The aperiodic signal could be processed by DFT. DFT can process both periodic and aperiodic signal?
The Discrete Fourier Transform (DFT) defines a relationship between an N-point time-domain sequence x[n], n=0..N-1, and an N-point frequency domain sequence (samples of the Fourier transform uniformly spaced between \omega = 0 and 2\pi) X[k], k=0..N-1. The forward transformation is given by:
X[k] = 1/N \sum_{n=0}^{N-1} x[n] exp{-j 2\pi k.n/N}
which can be expressed as a matrix multiply
X = D x
where x and X are N-element column vectors corresponding to the time and frequency domains, and D is the N-by-N DFT matrix,
D_{kn} = 1/N exp{-j 2\pi k.n/N}
(and thus the inverse transform is trivially derived from the matrix inverse of D).
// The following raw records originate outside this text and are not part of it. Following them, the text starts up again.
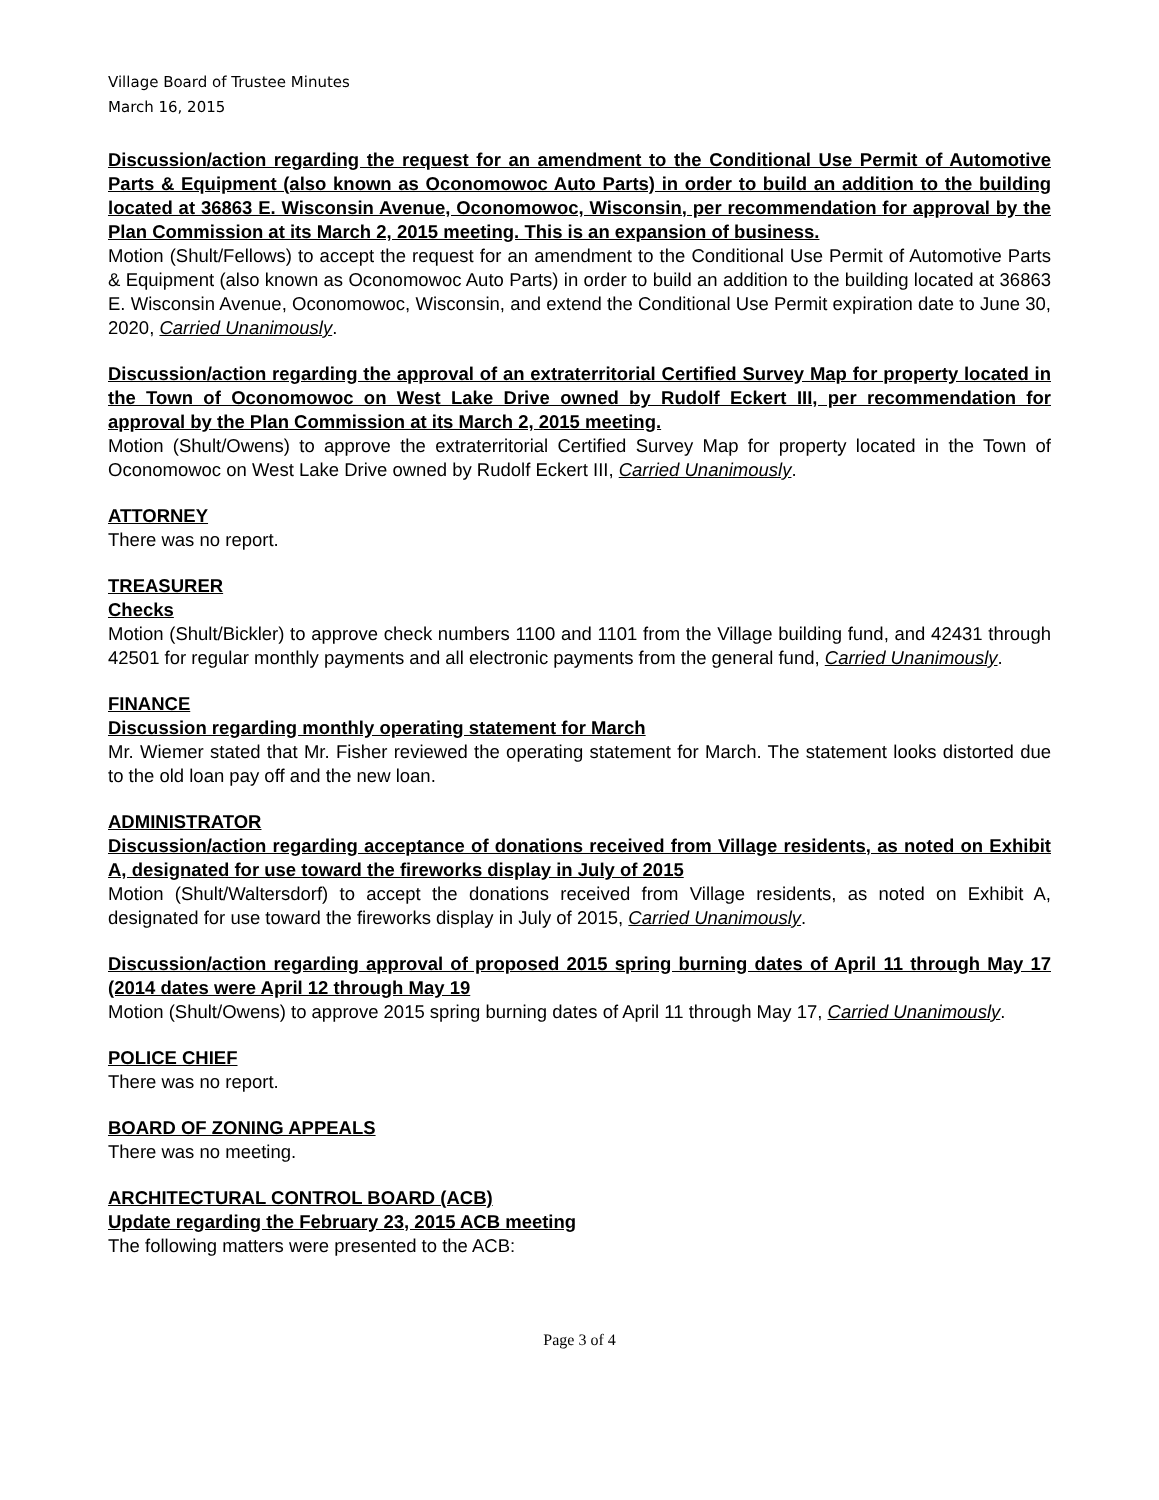Village Board of Trustee Minutes
March 16, 2015
Discussion/action regarding the request for an amendment to the Conditional Use Permit of Automotive Parts & Equipment (also known as Oconomowoc Auto Parts) in order to build an addition to the building located at 36863 E. Wisconsin Avenue, Oconomowoc, Wisconsin, per recommendation for approval by the Plan Commission at its March 2, 2015 meeting. This is an expansion of business.
Motion (Shult/Fellows) to accept the request for an amendment to the Conditional Use Permit of Automotive Parts & Equipment (also known as Oconomowoc Auto Parts) in order to build an addition to the building located at 36863 E. Wisconsin Avenue, Oconomowoc, Wisconsin, and extend the Conditional Use Permit expiration date to June 30, 2020, Carried Unanimously.
Discussion/action regarding the approval of an extraterritorial Certified Survey Map for property located in the Town of Oconomowoc on West Lake Drive owned by Rudolf Eckert III, per recommendation for approval by the Plan Commission at its March 2, 2015 meeting.
Motion (Shult/Owens) to approve the extraterritorial Certified Survey Map for property located in the Town of Oconomowoc on West Lake Drive owned by Rudolf Eckert III, Carried Unanimously.
ATTORNEY
There was no report.
TREASURER
Checks
Motion (Shult/Bickler) to approve check numbers 1100 and 1101 from the Village building fund, and 42431 through 42501 for regular monthly payments and all electronic payments from the general fund, Carried Unanimously.
FINANCE
Discussion regarding monthly operating statement for March
Mr. Wiemer stated that Mr. Fisher reviewed the operating statement for March. The statement looks distorted due to the old loan pay off and the new loan.
ADMINISTRATOR
Discussion/action regarding acceptance of donations received from Village residents, as noted on Exhibit A, designated for use toward the fireworks display in July of 2015
Motion (Shult/Waltersdorf) to accept the donations received from Village residents, as noted on Exhibit A, designated for use toward the fireworks display in July of 2015, Carried Unanimously.
Discussion/action regarding approval of proposed 2015 spring burning dates of April 11 through May 17 (2014 dates were April 12 through May 19
Motion (Shult/Owens) to approve 2015 spring burning dates of April 11 through May 17, Carried Unanimously.
POLICE CHIEF
There was no report.
BOARD OF ZONING APPEALS
There was no meeting.
ARCHITECTURAL CONTROL BOARD (ACB)
Update regarding the February 23, 2015 ACB meeting
The following matters were presented to the ACB:
Page 3 of 4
As such, you can calculate X[k] for any N-point input sequence x[n], and it doesn't even make that much sense to define periodicity for a finite-length sequence. If x[n] can be broken into several pieces that exactly repeat (e.g., a repeated N/2 point sequence), then we will see corresponding structure in X[k] (all the odd-numbered spectral samples will be zero for this example).
Now, you can interpret the DFT as the Fourier transform of an infinite-duration, periodic sequence consisting of infinitely many repeats of the N-point time-domain sequence you start with. In this case, the DFT values X[k] correspond to the weights of the Dirac deltas that constitute the spectrum of this infinite-energy (but finite-power) sequence.
But you can also interpret it as sampling the Fourier transform of finite-length sequence, equivalently an infinite-duration sequence that happens to be nonzero only over a finite, N-point range. In this case, the X[k] values are the finite-valued samples of the the full, continuous-frequency Fourier transform.